WORK REQUEST
How many lines in the entries below contain the string "third"? Reply with the number only.

DATA FOR THIS EXERCISE
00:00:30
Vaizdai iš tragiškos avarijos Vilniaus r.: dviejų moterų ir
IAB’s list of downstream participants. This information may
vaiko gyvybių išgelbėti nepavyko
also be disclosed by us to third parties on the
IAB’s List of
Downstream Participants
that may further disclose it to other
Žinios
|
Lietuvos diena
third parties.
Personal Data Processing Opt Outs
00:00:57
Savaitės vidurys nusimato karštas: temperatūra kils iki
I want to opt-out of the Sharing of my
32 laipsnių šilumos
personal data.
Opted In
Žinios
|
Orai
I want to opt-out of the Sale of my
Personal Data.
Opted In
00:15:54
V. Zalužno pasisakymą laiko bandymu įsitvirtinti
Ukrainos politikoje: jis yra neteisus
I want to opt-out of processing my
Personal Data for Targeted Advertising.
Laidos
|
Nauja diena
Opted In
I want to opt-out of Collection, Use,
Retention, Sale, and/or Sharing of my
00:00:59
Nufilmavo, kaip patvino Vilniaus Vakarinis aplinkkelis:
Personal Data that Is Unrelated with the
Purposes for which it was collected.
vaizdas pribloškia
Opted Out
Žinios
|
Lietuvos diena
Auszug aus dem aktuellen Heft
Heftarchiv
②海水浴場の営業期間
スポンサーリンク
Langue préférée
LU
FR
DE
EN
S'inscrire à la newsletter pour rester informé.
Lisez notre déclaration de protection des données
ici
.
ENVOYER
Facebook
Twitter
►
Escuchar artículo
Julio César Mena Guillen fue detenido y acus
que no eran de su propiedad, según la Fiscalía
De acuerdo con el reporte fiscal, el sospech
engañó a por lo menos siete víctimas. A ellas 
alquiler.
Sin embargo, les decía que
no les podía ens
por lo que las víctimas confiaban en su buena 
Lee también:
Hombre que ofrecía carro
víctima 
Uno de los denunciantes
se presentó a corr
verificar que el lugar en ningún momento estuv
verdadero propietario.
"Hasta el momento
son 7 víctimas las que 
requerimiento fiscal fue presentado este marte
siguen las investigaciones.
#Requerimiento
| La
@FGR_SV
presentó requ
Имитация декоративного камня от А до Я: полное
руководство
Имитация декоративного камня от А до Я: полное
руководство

* * *

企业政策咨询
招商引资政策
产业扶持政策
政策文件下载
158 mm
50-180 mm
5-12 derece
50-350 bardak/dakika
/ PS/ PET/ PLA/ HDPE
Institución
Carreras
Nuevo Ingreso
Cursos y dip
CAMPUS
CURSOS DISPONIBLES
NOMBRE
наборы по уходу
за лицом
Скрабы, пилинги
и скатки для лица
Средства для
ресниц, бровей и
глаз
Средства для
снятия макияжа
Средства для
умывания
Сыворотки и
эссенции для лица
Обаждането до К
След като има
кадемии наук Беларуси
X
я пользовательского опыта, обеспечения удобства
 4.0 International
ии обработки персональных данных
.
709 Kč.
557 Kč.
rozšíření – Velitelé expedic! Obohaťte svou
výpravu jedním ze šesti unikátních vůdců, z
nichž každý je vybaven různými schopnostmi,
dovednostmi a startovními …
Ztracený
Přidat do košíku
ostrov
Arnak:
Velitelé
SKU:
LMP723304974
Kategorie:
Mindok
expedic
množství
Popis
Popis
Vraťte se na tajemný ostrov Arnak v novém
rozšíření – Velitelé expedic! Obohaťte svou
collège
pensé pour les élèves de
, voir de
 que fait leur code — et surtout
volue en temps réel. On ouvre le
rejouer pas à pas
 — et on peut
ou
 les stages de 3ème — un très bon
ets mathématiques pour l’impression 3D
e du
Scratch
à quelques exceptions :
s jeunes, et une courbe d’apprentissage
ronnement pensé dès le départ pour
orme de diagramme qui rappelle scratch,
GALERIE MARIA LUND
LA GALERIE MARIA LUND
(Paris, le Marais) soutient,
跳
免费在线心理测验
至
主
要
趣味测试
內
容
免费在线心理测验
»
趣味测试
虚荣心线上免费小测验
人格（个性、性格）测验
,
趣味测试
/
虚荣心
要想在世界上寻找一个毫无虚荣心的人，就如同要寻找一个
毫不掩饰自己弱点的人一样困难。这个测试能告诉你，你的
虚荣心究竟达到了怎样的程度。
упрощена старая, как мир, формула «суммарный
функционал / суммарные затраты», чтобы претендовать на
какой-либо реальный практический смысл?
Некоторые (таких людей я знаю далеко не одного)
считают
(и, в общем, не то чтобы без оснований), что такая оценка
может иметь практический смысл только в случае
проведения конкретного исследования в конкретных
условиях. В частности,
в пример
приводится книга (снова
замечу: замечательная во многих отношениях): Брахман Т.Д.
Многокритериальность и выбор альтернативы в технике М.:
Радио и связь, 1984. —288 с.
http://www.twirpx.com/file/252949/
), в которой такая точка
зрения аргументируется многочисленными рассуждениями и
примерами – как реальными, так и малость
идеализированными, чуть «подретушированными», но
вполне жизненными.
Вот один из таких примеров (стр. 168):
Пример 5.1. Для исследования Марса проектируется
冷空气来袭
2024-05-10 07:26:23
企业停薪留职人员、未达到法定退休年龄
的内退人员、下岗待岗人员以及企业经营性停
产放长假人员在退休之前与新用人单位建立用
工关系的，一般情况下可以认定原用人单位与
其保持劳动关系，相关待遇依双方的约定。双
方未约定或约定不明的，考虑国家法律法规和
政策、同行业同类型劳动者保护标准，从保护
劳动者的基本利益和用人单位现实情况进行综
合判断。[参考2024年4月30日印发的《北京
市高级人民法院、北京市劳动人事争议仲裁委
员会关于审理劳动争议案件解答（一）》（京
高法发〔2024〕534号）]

ANSWER TO THIS PROBLEM
2